Member of the National Council (Switzerland)
- Incumbent
- Assumed office 4 December 2023
- Preceded by: Flavia Wasserfallen
- Constituency: Canton of Thurgau

Personal details
- Born: Nina Schläfli
- Spouse: Martin Rempe
- Children: 1
- Occupation: Politician, historian

= Nina Schläfli =

Swiss politician (born 1990)

Nina Schläfli (born 1 January 1990 in Münsterlingen) is a Swiss historian and politician who currently serves on the National Council (Switzerland) since 2023. She previously served on the Grand Council of Thurgau between 2016 and 2024 as well as on the municipal council of Kreuzlingen between 2012 and 2016. She is a member of the Social Democratic Party of Switzerland.

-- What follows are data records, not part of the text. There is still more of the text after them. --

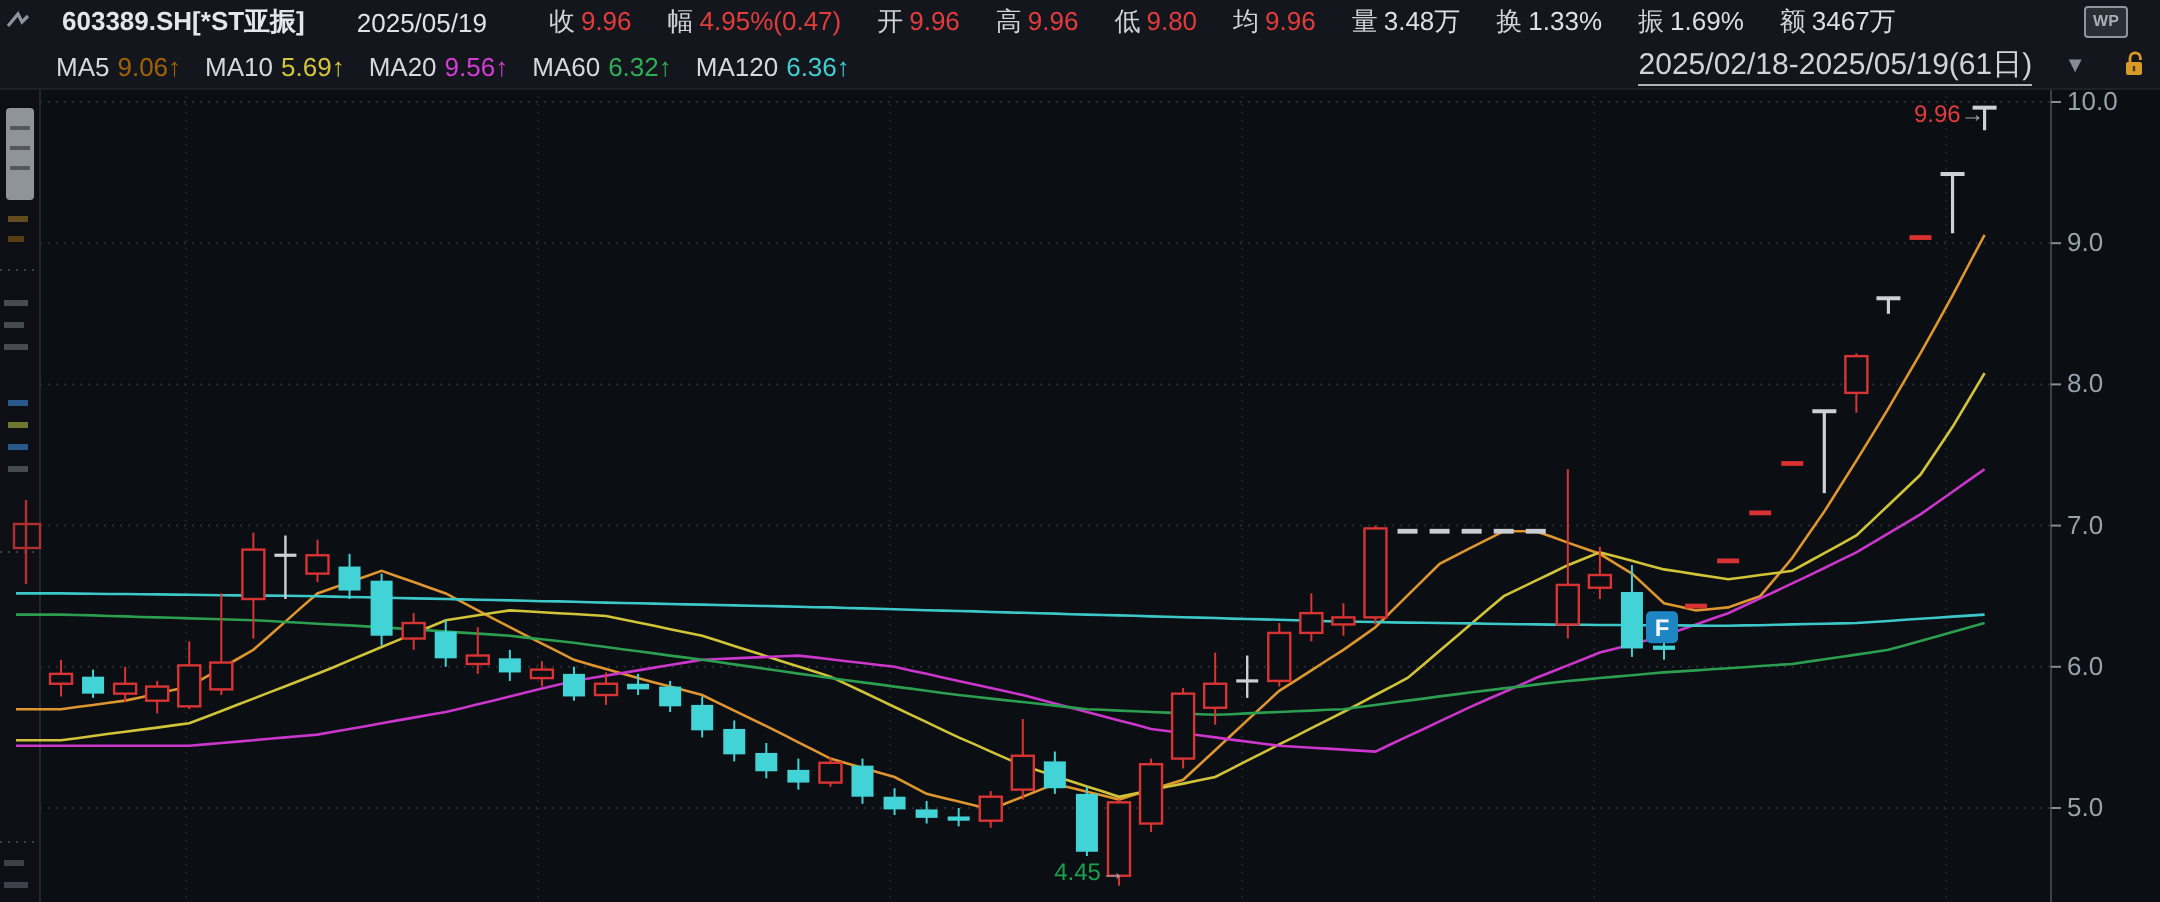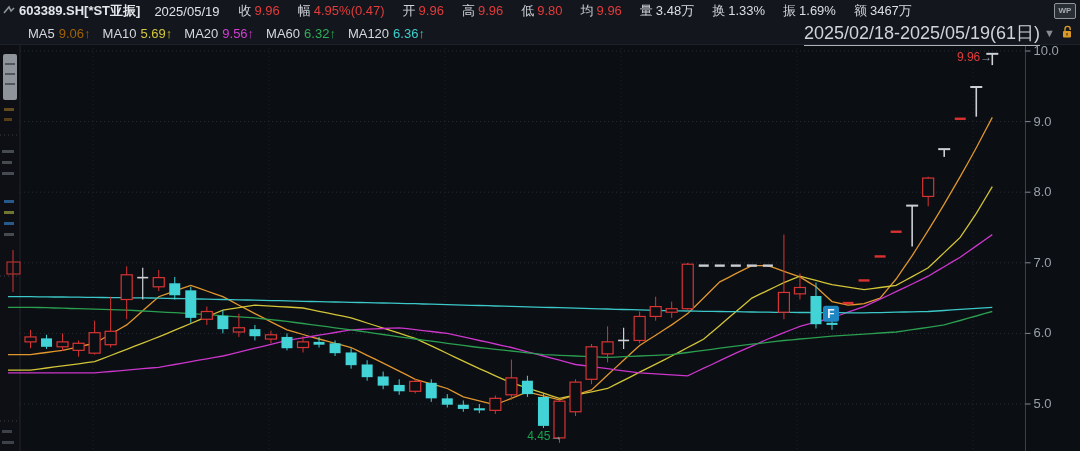--- a/index.html
+++ b/index.html
@@ -1,37 +1,37 @@
 <!DOCTYPE html>
 <html><head>
 <meta charset="utf-8">
 <style>
   html,body{margin:0;padding:0;background:#07090d;}
   .app{position:relative;width:1080px;height:451px;overflow:hidden;
        background:#0b0d12;font-family:"Liberation Sans",sans-serif;
        -webkit-font-smoothing:antialiased;color:#d5d8dd;}
   .hdr{position:absolute;left:0;right:0;display:flex;align-items:center;
-       font-size:13px;white-space:nowrap;background:#13161c;}
+       font-size:13px;white-space:nowrap;background:#13161c;gap:12px;}
   .hdr1{top:0;height:22px;border-bottom:1px solid #181c22;}
   .hdr2{top:22px;height:22px;border-bottom:1px solid #1d222a;}
   .logo{width:14px;height:14px;margin:0 3px 0 2px;flex:0 0 auto;}
   .code{color:#e3e6ea;margin-right:14px;font-weight:bold;}
   .date{color:#dfe2e6;margin-right:12px;}
   .fld{margin-right:11px;padding-left:7px;}
   .fld .lab{color:#cfd3d9;margin-right:3px;}
   .v-red{color:#e23c3c;}
   .v-wht{color:#dcdfe4;}
   .spacer{flex:1;}
-  .wp-icon{flex:0 0 auto;margin-right:4px;width:20px;height:14px;border:1px solid #8f959d;
+  .wp-icon{flex:0 0 auto;margin-right:16px;width:20px;height:14px;border:1px solid #8f959d;
        border-radius:2px;color:#a8aeb6;font-size:8px;line-height:14px;text-align:center;
        background:#2a2e35;font-weight:bold;}
   .ma-wrap{margin-left:28px;display:flex;}
   .ma-item{margin-right:12px;}
   .ma-item .lab{color:#d5d8dd;margin-right:4px;}
-  .range{color:#d0d4da;border-bottom:1px solid #aeb3ba;font-size:18px;margin-right:4px;cursor:pointer;}
+  .range{color:#d0d4da;border-bottom:1px solid #aeb3ba;font-size:15px;margin-right:4px;cursor:pointer;}
   .tri{color:#868c95;font-size:11px;margin-right:6px;cursor:pointer;}
   .lock{margin-right:6px;cursor:pointer;display:inline-block;}
   svg.chart{position:absolute;left:0;top:0;}
 </style>
 </head>
 <body>
 
 <div class="app">
 
   <svg class="chart" id="chartSvg" width="1080" height="451">

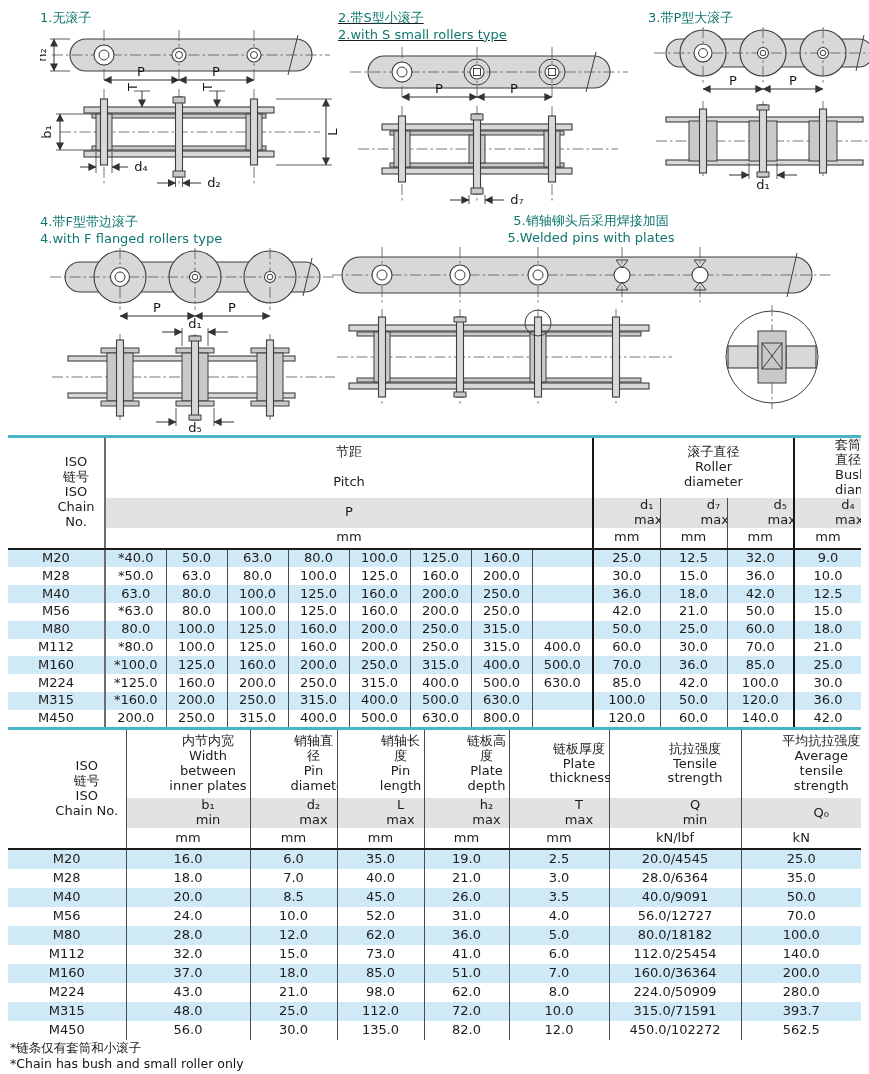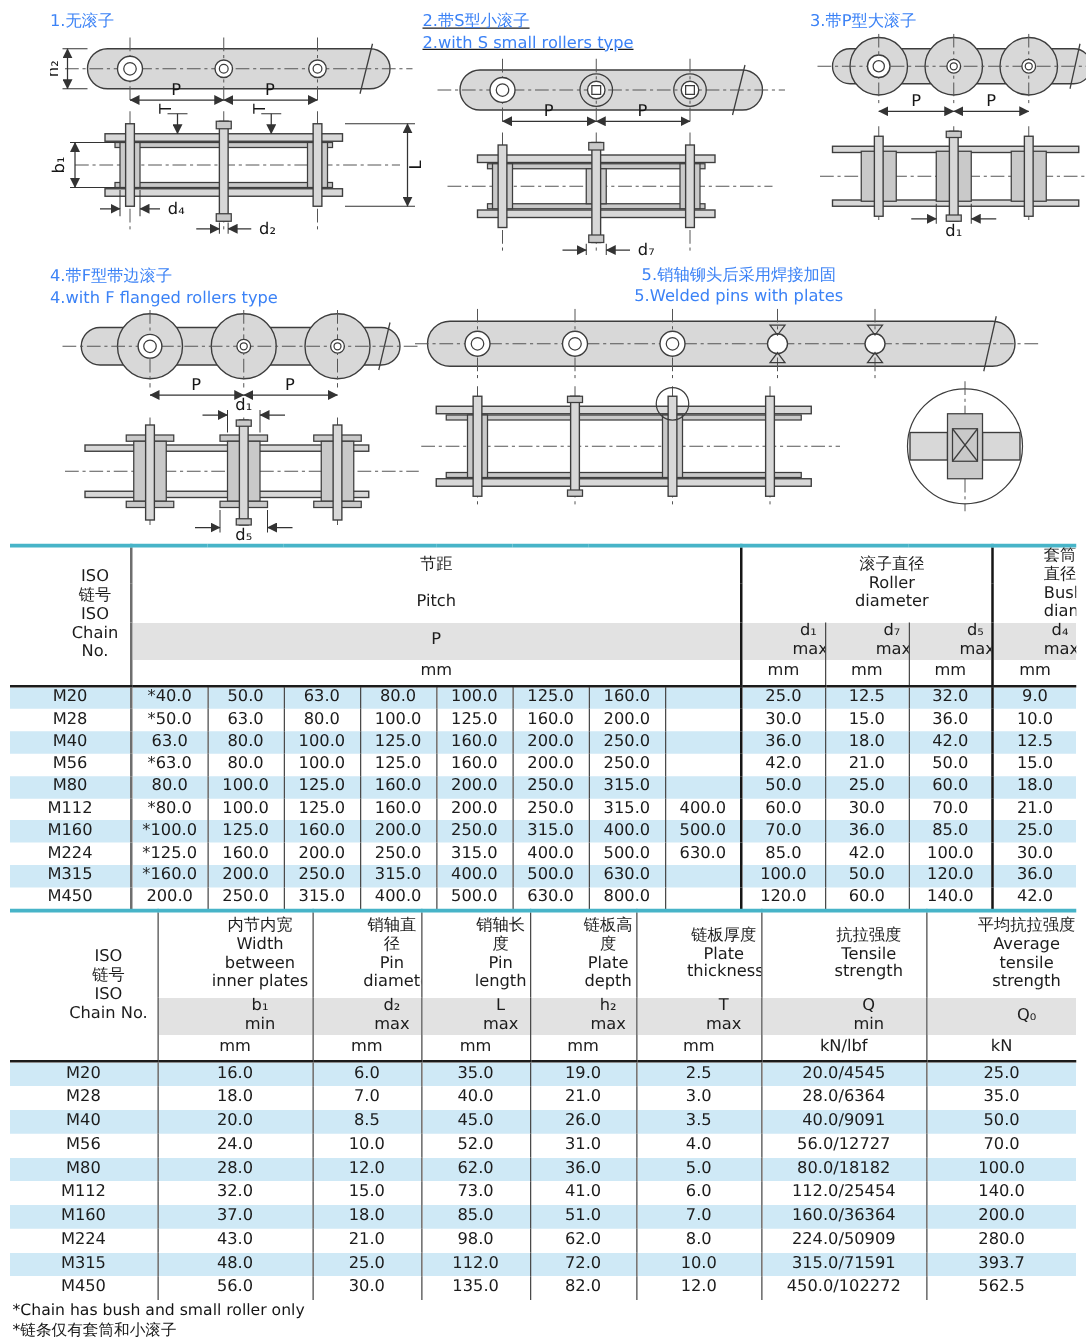--- a/index.html
+++ b/index.html
@@ -1,21 +1,21 @@
 <!DOCTYPE html>
 <html><head>
 <meta charset="utf-8">
 <style>
   html,body{margin:0;padding:0;background:#ffffff;}
   body{font-family:"DejaVu Sans","Liberation Sans",sans-serif;color:#1c1c1c;}
   .page{position:relative;width:869px;height:1074px;background:#fff;overflow:hidden;}
 
   
   .diagram{position:absolute;}
-  .dtitle{font-size:13px;line-height:1.3;color:#3b82f6;white-space:nowrap;}
+  .dtitle{font-size:13px;line-height:1.3;color:#0f766e;white-space:nowrap;}
   svg text{font-family:"DejaVu Sans","Liberation Sans",sans-serif;font-size:13px;fill:#161616;}
   .shape{fill:#d8d8d8;stroke:#3d3d3d;stroke-width:1.1;}
   .shape2{fill:#c9c9c9;stroke:#3d3d3d;stroke-width:1;}
   .hole{fill:#ffffff;stroke:#3d3d3d;stroke-width:1.1;}
   .thin{fill:none;stroke:#3d3d3d;stroke-width:1;}
   .cl{stroke:#555;stroke-width:0.8;fill:none;stroke-dasharray:11 3 2.5 3;}
   .dim{stroke:#333;stroke-width:1;fill:none;}
   .ext{stroke:#333;stroke-width:0.8;fill:none;}
 
   
@@ -730,17 +730,17 @@
           <td>135.0</td>
           <td>82.0</td>
           <td>12.0</td>
           <td>450.0/102272</td>
           <td>562.5</td>
         </tr>
       </tbody>
   </table>
 
   <div class="footnote">
+    <div>*链条仅有套筒和小滚子</div>
     <div>*Chain has bush and small roller only</div>
-    <div>*链条仅有套筒和小滚子</div>
   </div>
 
 </div>
 
 </body></html>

== Early life and education ==
Schläfli was born 1 January 1990 in Münsterlingen, Switzerland, the oldest of three children, to Ruedi Schläfli and Gabi Schläfli (née Frischknecht). After completing her Matura she initially studied history and german literature at the University of Constance starting in 2009. She is currently completing her Doctorate, at the Historic Institute of the University of Bern. Her thesis is on historic boats manufactured by Escher Wyss and Sulzer during the years 1836 to 1928.

== Personal life ==
She is married to Martin Rempe and has one child.